IBM and Google are tied in the cloud, essentially.  IBM’s best option to gain there would be to create a specific bridge between OpenShift and IBM’s cloud, but aimed where?  The “OL” part of OLTP is already highly committed to Microsoft, and Amazon is gaining ground there.  Does IBM meet those two head-on?  Do they look instead at an “OL” that’s not so “TP”-connected, like event processing?  Or do they look elsewhere?  Does Google try to leverage its Kubernetes position more in the “OL” and “TP” front-end-model race, or does it try to go after events too?  Or do one or both look elsewhere?

Carrier cloud is the big imponderable here.  If network operators were to fully realize the potential of the cloud in transformation, they’d generate the largest number of new cloud data centers in the market, and become collectively the largest owner of cloud infrastructure.  However, operators have six specific driver missions; vCPE and NFV, streaming advertising and video service features, IMS/EPC/5G, personalized and contextual services, IoT, and network operator cloud computing services.  The last of these would mean facing the same mission realities as the other public cloud providers, but all the others are more specialized and some wouldn’t look much like containers and microservices at all.  Whatever missions drive carrier cloud, or if none drive it convincingly, the result will be market-changing.

Google’s decision to name a head of a telecom group and focus on that market is likely an indicator that Google at least recognizes that 1) carriers are approaching carrier cloud in a mission-specific way and 2) that means each mission could end up being outsourced to a cloud provider…like Google of course.  If Google could pick up a couple carrier missions, they could gain tremendously in cloud revenue and at the same time hone their skills and tools for another set of cloud applications, a set that might eventually fit into enterprise cloud usage as well.
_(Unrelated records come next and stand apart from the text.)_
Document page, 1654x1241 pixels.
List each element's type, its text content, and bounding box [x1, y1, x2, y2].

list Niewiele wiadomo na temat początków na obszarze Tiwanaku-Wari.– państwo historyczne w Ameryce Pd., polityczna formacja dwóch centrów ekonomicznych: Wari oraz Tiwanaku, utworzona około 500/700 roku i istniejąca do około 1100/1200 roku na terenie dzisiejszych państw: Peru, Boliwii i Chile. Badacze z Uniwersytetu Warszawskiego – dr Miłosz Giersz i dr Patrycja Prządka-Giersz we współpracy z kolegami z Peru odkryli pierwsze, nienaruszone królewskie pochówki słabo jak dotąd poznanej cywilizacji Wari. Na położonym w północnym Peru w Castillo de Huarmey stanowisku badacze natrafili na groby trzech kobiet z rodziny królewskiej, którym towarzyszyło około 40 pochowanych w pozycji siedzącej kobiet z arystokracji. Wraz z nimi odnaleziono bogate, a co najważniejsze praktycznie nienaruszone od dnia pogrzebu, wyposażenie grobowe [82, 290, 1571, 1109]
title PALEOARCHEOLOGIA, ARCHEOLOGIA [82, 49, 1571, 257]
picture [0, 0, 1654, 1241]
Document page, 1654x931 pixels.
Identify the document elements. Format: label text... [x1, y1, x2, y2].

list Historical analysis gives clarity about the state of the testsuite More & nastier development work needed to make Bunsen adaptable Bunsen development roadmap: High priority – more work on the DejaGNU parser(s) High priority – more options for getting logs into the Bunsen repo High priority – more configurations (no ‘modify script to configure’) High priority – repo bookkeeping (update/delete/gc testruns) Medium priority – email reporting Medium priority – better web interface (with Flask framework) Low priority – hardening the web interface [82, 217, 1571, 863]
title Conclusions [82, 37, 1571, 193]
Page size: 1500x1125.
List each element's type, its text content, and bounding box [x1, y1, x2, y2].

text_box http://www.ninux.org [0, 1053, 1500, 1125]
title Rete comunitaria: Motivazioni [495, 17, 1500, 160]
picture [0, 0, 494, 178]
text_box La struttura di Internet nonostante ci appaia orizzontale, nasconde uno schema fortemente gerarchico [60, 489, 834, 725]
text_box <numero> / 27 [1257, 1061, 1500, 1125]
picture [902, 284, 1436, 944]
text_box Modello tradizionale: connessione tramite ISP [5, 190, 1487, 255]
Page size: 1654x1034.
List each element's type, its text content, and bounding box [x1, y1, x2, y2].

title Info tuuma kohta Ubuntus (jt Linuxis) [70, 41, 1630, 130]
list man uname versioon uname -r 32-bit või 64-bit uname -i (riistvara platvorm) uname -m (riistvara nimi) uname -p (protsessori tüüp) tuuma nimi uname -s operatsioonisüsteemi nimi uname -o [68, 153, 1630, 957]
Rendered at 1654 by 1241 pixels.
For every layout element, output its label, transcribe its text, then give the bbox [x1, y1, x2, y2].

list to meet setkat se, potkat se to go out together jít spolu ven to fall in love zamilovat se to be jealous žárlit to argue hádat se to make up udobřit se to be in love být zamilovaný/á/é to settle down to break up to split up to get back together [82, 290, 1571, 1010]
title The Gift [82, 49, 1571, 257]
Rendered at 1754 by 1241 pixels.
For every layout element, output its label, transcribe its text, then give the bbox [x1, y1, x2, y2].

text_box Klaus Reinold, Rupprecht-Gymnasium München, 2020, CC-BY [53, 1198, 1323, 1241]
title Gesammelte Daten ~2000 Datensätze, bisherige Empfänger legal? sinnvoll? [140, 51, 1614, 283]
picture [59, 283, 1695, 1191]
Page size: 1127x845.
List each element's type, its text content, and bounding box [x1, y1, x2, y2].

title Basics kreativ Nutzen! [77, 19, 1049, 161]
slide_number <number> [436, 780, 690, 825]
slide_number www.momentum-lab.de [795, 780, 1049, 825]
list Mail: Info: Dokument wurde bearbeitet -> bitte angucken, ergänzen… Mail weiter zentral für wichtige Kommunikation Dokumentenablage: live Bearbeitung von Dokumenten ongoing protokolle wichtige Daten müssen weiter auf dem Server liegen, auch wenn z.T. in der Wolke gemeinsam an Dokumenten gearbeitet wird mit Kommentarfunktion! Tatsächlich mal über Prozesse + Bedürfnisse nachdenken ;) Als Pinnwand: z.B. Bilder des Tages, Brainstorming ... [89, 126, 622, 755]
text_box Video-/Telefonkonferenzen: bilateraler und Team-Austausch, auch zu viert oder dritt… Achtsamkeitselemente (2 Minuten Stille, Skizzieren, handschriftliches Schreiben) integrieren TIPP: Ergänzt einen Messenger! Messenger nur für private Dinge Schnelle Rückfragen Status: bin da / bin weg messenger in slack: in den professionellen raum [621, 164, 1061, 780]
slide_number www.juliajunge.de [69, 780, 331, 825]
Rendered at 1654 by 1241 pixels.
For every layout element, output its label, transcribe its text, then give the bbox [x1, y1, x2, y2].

IBM is a player that operators would love to have in the game.  Unlike Google, IBM isn’t seen as a threat to any operator service future that’s being seriously considered.  They’re strong in IT and software, where operators are almost pathetically weak.  They’re highly credible among C-level executives.  They’re hungry.  But they’re probably on the horns of the dilemma I mentioned earlier in this blog; do they want the IBM cloud to gain, or IBM overall?  I think the latter will be the answer.

A decade ago, when I was involved in the IPsphere Forum, the operators in the body were more interested in working with Google than any other player in the industry.  Bet that’s true today too.